A busload of tourists also spent more time taking photos of the car than the surrounding vines -- but that's expected when you're with such a luxury-focused vehicle.
Ditching the tourists after the photo shoot, I headed into the city to pick up my 11-year-old nephew, Jesse, from his intermediate school.
Having moved to New Zealand with my brother and sister-in-law from Trinidad, Jesse was definitely going to be the talk of the school the next day with his chauffeured ride home.
We headed to the motorways to do an hour-long loop. Once away from the stop-start and jammed route on to commuter-free lanes, I could plant my foot and let the V12 engine kick it.
At a great cruising speed, you're praying that no idiot is going to pull in front of you (or yelling at the ones who do) because not only would it be an expensive insurance repair bill for them but laws of momentum mean you're not going to pull up within a few metres.
It was great to tap the accelerator and let the car's air suspension do its job as it provided a smooth ride on the bitumen.
Dropping Jesse home, it was time to take his mum, Alison, on a joy ride around busy central Auckland streets with the roof still off despite it being a cool dusk (hmm, maybe that could be the name of Rolls-Royce's next car). We "loll-upped" around the streets -- you aren't in any rush when you have a Dawn -- although I was always cautious navigating narrow inner-city roads because I'd be liable for the insurance bill if I returned the Dawn dented.
Photo / Ted Baghurst
The other factor to be wary of when owning (even for 24 hours) such a large and expensive car is parking. As Driven had moved away from a building that had a huge loading dock and 24-hour security guards to somewhere with neither of those, I had to rearrange my double garage at home and angle-park the Rolls-Royce with only a few millimetres to spare.
But it was my second day in the Dawn that brought delight. Although it was raining, so the roof had to go up, the cabin felt coupe-like thanks to the sound-proofing.
I headed north to Mahurangi, turning off at Waiwera to take in the winding roads and avoid the busy traffic. The Dawn isn't a sports coupe, so it handles corners more statesman-like. You have the power under the bonnet to use when overtaking, with the Rolls having a power reserve gauge instead of a tachometer.

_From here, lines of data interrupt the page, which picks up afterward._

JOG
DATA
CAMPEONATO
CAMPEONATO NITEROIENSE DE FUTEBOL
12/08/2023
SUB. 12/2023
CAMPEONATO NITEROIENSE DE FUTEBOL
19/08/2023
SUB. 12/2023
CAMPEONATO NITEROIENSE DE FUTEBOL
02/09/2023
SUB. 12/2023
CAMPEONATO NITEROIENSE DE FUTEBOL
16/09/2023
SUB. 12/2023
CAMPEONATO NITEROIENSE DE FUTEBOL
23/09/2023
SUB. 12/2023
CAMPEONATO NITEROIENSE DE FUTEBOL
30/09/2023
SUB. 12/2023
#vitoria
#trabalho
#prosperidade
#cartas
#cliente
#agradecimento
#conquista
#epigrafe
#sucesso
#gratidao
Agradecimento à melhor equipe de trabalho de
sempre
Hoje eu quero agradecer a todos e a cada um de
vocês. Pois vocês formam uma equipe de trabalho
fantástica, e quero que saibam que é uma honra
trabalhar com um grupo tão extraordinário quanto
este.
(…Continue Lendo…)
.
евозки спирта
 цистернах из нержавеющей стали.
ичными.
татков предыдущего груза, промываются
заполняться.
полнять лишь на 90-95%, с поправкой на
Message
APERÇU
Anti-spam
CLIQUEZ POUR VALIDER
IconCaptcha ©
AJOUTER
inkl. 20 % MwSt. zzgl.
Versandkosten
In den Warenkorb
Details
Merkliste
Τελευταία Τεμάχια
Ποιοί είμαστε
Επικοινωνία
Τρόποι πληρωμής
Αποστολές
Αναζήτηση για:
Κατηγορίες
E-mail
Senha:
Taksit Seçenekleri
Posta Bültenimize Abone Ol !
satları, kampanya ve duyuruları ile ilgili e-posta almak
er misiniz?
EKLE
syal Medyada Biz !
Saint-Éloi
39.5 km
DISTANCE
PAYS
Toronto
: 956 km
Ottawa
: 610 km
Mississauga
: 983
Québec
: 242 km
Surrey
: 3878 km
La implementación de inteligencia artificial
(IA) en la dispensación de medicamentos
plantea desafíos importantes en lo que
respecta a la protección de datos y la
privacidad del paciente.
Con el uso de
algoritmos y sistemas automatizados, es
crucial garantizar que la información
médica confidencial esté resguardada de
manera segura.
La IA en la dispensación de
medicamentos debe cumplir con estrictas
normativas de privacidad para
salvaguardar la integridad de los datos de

I dialled in the massaging seats -- which aren't up to Mercedes-Benz's superb standard -- and, with the stereo blaring, enjoyed the cocooned luxury to myself.
But having the roof up did highlight one of Dawn's faults: the large blind spots where the "C-pillar" area would be.
There is no need for it to be so big and it was only thanks to the 360-degree camera that I could reverse safely.
Another niggle was the weight of the suicide doors.
They are heavy for petite or young passengers and it's a struggle to open the door if you're in the back seat.
You have to move the front seat forward and then lean up near the dash to pull the door handle -- although that scenario wouldn't be common.
D'arcy-Brain is now in the Dawn, taking it on a road trip around New Zealand to show customers and potential buyers.
Driving it back from Mahurangi I was envious ofhim, as the Dawn is ideal for a road trip. A beautiful autumn day, open road and, with the stereo up loud and roof off, you could forgive any colour scheme.
• Thank you to Villa Maria Estate, Auckland for the use of its property for this photo shoot (www.villamaria.co.nz).
Photos / Ted Baghurst
PRICE: $800,000 ENGINE: 6.6-litre , V12 POSITIVES: Superb artistry, great tourer. NEGATIVES: Blind spot, heavy suicide doors.